What I’ve learned about hope is it’s watching pink flowers, slowly turning into juicy purple blueberries, eager to be picked by toddler hands. The knowledge of caring for a plant that will turn into something that will bring my son joy, fill his belly with sweetness, and make a smile on his face.
What I’ve learned about loss is that staring through a glass hospital window at a COVID patient struggling, knowing there are no interventions left, is dehumanizing.
What I’ve learned about hope is that it’s a new breath. Full of oxygen, expanding lungs and finding the beauty in each moment.
What I’ve learned about loss is that even though I’m at the bedside, my position as a nurse feels helpless. After a time of loss, hope allows us to look outside of ourselves and see the pain of others and be inspired by their courage.

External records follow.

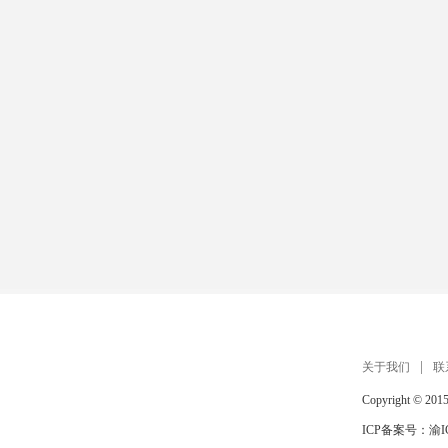
关于我们
联
Copyright © 201
ICP备案号：
渝I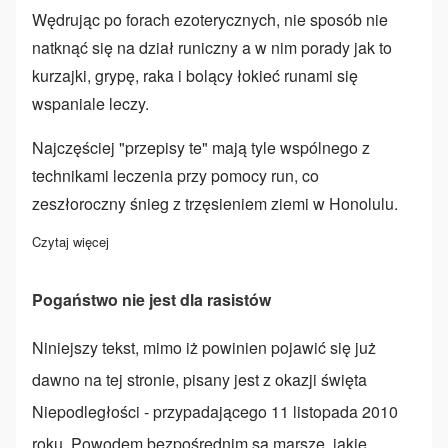
Wędrując po forach ezoterycznych, nie sposób nie
natknąć się na dział runiczny a w nim porady jak to
kurzajki, grypę, raka i bolący łokieć runami się
wspaniale leczy.
Najczęściej "przepisy te" mają tyle wspólnego z
technikami leczenia przy pomocy run, co
zeszłoroczny śnieg z trzęsieniem ziemi w Honolulu.
Czytaj więcej
o Wprowadzenie do leczenia runami
Pogaństwo nie jest dla rasistów
Niniejszy tekst, mimo iż powinien pojawić się już
dawno na tej stronie, pisany jest z okazji święta
Niepodległości - przypadającego 11 listopada 2010
roku. Powodem bezpośrednim są marsze, jakie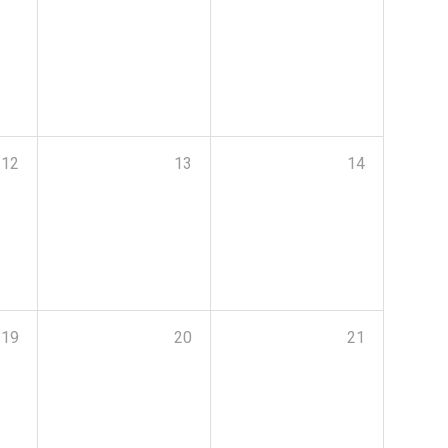
12
13
14
19
20
21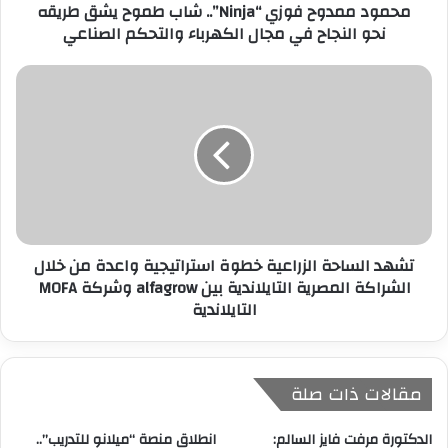
محمود ممدوح فوزي “Ninja”.. شاب طموح يشق طريقه
و
نحو النجاح في مجال الكهرباء والتحكم الصناعي
ن
ي
تشهد الساحة الزراعية خطوة استراتيجية واعدة من خلال
الشراكة المصرية التايلاندية بين alfagrow وشركة MOFA
التايلاندية
مقالات ذات صلة
الدكتورة مرفت فايز السالم:
انطلاق منصة “ميلانو للتدريب”..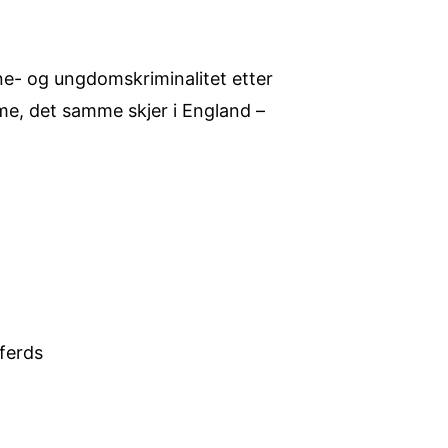
ne- og ungdomskriminalitet etter
mme, det samme skjer i England –
lferds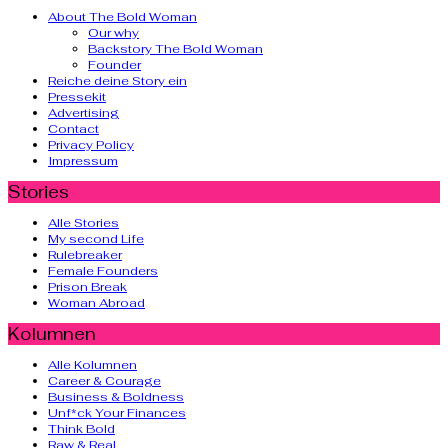
About The Bold Woman
Our why
Backstory The Bold Woman
Founder
Reiche deine Story ein
Pressekit
Advertising
Contact
Privacy Policy
Impressum
Stories
Alle Stories
My second Life
Rulebreaker
Female Founders
Prison Break
Woman Abroad
Kolumnen
Alle Kolumnen
Career & Courage
Business & Boldness
Unf*ck Your Finances
Think Bold
Raw & Real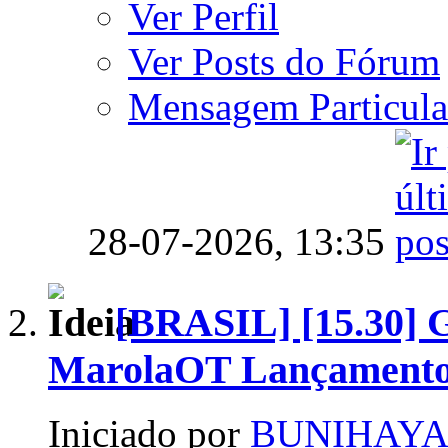
Ver Perfil
Ver Posts do Fórum
Mensagem Particula
28-07-2026,
13:35
[BRASIL] [15.30] G
MarolaOT Lançamento
Iniciado por
BUNIHAYA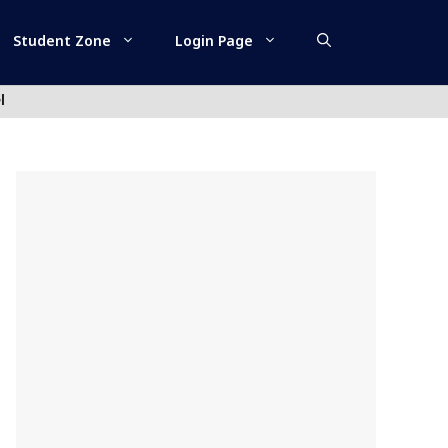
Student Zone
Login Page
l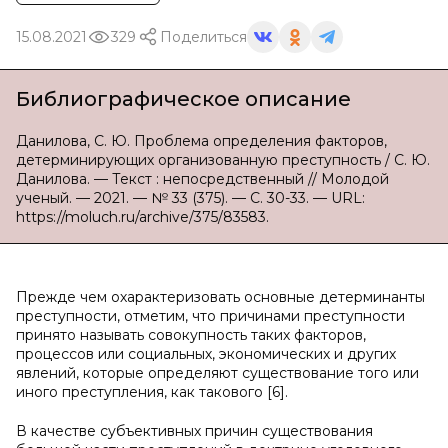
15.08.2021
329
Поделиться
Библиографическое описание
Данилова, С. Ю. Проблема определения факторов,
детерминирующих организованную преступность / С. Ю.
Данилова. — Текст : непосредственный // Молодой
ученый. — 2021. — № 33 (375). — С. 30-33. — URL:
https://moluch.ru/archive/375/83583.
Прежде чем охарактеризовать основные детерминанты
преступности, отметим, что причинами преступности
принято называть совокупность таких факторов,
процессов или социальных, экономических и других
явлений, которые определяют существование того или
иного преступления, как такового [6].
В качестве субъективных причин существования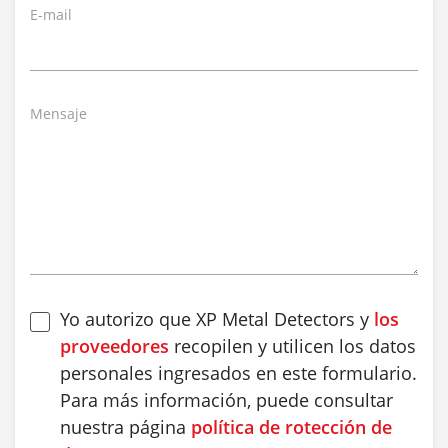
E-mail
Mensaje
Yo autorizo que XP Metal Detectors y
los
proveedores
recopilen y utilicen los datos
personales ingresados en este formulario.
Para más información, puede consultar
nuestra página
política de rotección de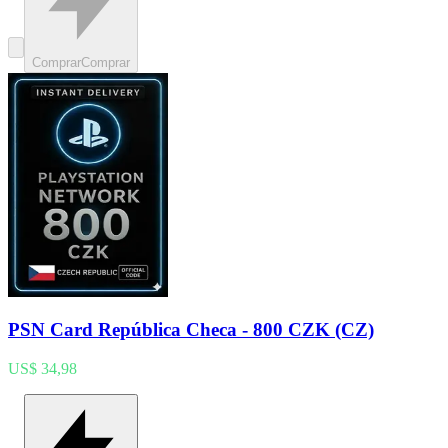
Comprar
Comprar
PSN Card República Checa - 800 CZK (CZ)
US$ 34,98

What I’ve learned about hope is that it’s a new breath. Full of oxygen, expanding lungs and finding the beauty in each moment.
This poem was collaboratively written by participants in the Voices from the Edge workshop led by Vince Robinson. Participants included Claudia Bestor, Melissa Brenner, Sarah Culver, Yasmin Fekieh, Anita Helman, Leah Markovich, Tee Matthews, Mike McGraw, Crystal Mielke, Alberto Montero, Sue Penicka, Bob Vauy, Nicole Walker, Antonio Williams, and Elisha Yin.